"Heavy Horses" (qui n'avait de heavy que le titre), paru l'année précédente, n'avait pas marqué les mémoires, Jethro Tull semblant incapable de sortir de la voie caractéristique qu'il s'était tracée et qui s'était insensiblement transformée en ornière dans laquelle le groupe patinait. "Stormwatch", pourtant boudé à sa sortie, contient une musique plus contrastée propre à réveiller un intérêt qui s'était quelque peu éteint.
Certes, Ian Anderson reste fidèle à ce folk-rock qui lui sied si bien et qu'il s'amuse, selon l'humeur du moment, à classiser ou à électrifier. Mais là où "Heavy Horses" ronronnait gentiment, trop lisse pour générer une émotion positive ou négative, "Stormwatch" joue la carte du contraste. Un pari qui lui réussit bien en début d'album, avec l'enchainement de 'North Sea Oil', un rock serré et rentre-dedans où la guitare électrique et la flûte s'adonnent à un numéro de duettistes réjouissant, 'Orion', chanson à la mélodie efficace sur laquelle les arrangements piano et claviers symphoniques des couplets tranchent avec le côté plus musclé des refrains guitares/batterie/basse, et 'Home', à l'arrangement de cordes romantiques un brin sirupeux, mais bénéficiant d'un beau thème chanté rappelant Procol Harum ou les Moody Blues dans leur période orchestrale, ou les Beatles à la fin de leur règne.

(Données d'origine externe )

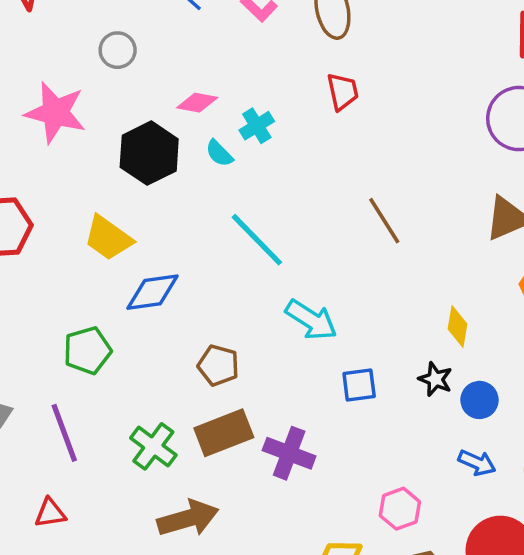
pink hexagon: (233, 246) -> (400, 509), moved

Le premier titre long de l'album, 'Dark Ages', reflète le côté hard-rock de Jethro Tull, avec une guitare électrique aux riffs furieux, puis qui se lance dans un solo enlevé au deux tiers du titre, accompagnée de la flûte guerrière de Ian Anderson telle qu'on ne l'avait pas entendue depuis longtemps. Un morceau dont l'énergie se révèle communicative au fur et à mesure que le titre avance.
Malheureusement, les choses se gâtent avec 'Warm Sporran', instrumental para-guerrier avec cornemuses et tambours à oublier bien vite, puis les classiques mais bien mous 'Something's On the Move', 'Old Ghosts' et 'Dun Ringill'. 'Flying Dutchman', le second titre long, nous tire de la torpeur dans laquelle les quatre morceaux nous avaient plongés, en oscillant sans cesse entre un riff de guitare saturée opposé à un chant posé, des arpèges de piano, des arrangements de cordes, une flûte douce. Beaucoup de variations et de profondeur dans ce titre, pas vraiment enthousiasmant de prime abord, mais dont le beau travail finit par payer. L'album se termine sur 'Elegy', petite ballade romantique instrumentale assez atypique chez Jethro Tull, malheureusement quelconque. La version remasterisée offre quatre titres bonus totalement anecdotiques.
Au final, "Stormwatch" ne tient pas les promesses de ses quatre premiers titres et souffre d'une nette baisse de régime en milieu d'album, qui malheureusement dure trop longtemps pour que ce disque se classe dans le haut du tableau des productions de Jethro Tull. Son écoute permet néanmoins de passer de bons moments.